On note à travers le monde une augmentation très rapide du nombre de productions filmiques et audiovisuelles, la distinction entre les deux se redessinant au gré des avancées technologiques, que celles-ci touchent la production ou la circulation des œuvres. Dans le sillon tracé par le Ghana et le Nigéria, de nouvelles industries se développent au Sénégal et en Côte d’Ivoire dont des plateformes diffusent les productions à des publics locaux et régionaux très enthousiastes. Le paysage de la production devenu multipolaire impose de nouveaux rapports de force dans la circulation des œuvres.

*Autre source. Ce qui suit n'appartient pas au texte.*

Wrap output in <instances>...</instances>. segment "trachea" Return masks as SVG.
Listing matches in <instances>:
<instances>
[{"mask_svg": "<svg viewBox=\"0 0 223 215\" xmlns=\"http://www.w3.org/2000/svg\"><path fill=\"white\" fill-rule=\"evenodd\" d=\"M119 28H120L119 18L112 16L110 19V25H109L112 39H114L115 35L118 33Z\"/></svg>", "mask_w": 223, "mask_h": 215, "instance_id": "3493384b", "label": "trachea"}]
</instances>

Qu’en est-il de la formation des techniciens et techniciennes dans ces espaces ? Les écoles de cinéma nées à l’orée des indépendances n’ont pas survécu. Au Sud du Sahara, l’Afrique du Sud est un des rares pays où formations universitaires et écoles sont bien implantées, mais de nouveaux programmes de formation émergent comme, par exemple, Africadoc depuis 2022, destiné au documentaire de création, ou encore l’école ouverte à Dakar en 2022 à l’initiative de Ladj Ly du collectif Kourtrajmé. Dans la région MENA, l’accès plus ou moins pérenne à la formation théorique et pratique s’est développé depuis plusieurs décennies. Et si pour les prétendants de la première génération, le passage par des grandes écoles en Europe était obligé, les producteurs aux EAU, au Liban, au Maroc, en Tunisie, etc., constituent leurs équipes en faisant largement appel à des compétences locales. En quoi l’accès local à la formation a-t-il transformé le fonctionnement des secteurs, les manières de produire, et les enjeux des industries locales ? Si la demande de production s’est fortement accrue, qu’en est-il de la formation et des conditions de travail des technicien.nes sur ces marchés ? Les manières de faire issues de ces formations et/ou des acquis de l’expérience locaux, permettent-elles de s’affranchir des préceptes, des conditions et des images imposées par les hégémonies occidentales ? Proposent-elles d’autres organisations du travail, d’autres représentations ?
Travailler dans le cinéma comme dans l’audiovisuel requiert savoirs, savoir être, et savoir-faire techniques importants, en sus de la flexibilité et des mises à niveau permanentes qui sont de mise à tous les échelons. Si beaucoup n’ont pas l’opportunité de voyager en dehors du pays, la question des visas est cruciale, nos enquêtes sur les technicien.nes menées dans le cadre du projet CREACOLCIN ont montré comment l’expérience s’acquiert souvent dans l’alternance entre des tournages locaux et des tournages étrangers. Ce qui relève le plus souvent de la nécessité représente aussi des opportunités de formation et de revenus. Nous aimerions rendre compte ici des points de tension que peuvent engendrer la circulation entre ces mondes. Comment sont aujourd’hui vécues les expériences de tournages étrangers dans les pays d’Afrique et du Moyen Orient ? Choix ou nécessité ? Quels enjeux pour les technicien.nes ? Comment y accède-t-on ? Quels sont les critères de sélection, les postes accessibles et pour quelles transmissions ? Quelles interactions, quelles fertilisations croisées, quels points d’achoppement ? Dans quelle mesure ces tournages permettent-ils aux travailleur.ses d’accroître localement leurs compétences et leur potentiel d’insertion dans les secteurs ? Que dire des rapports de pouvoir et de domination à l’œuvre dans la concurrence que se font les États des Suds pour attirer les grosses productions transnationales ? Quel est aujourd’hui le statut de telles productions dans les économies des secteurs locaux ?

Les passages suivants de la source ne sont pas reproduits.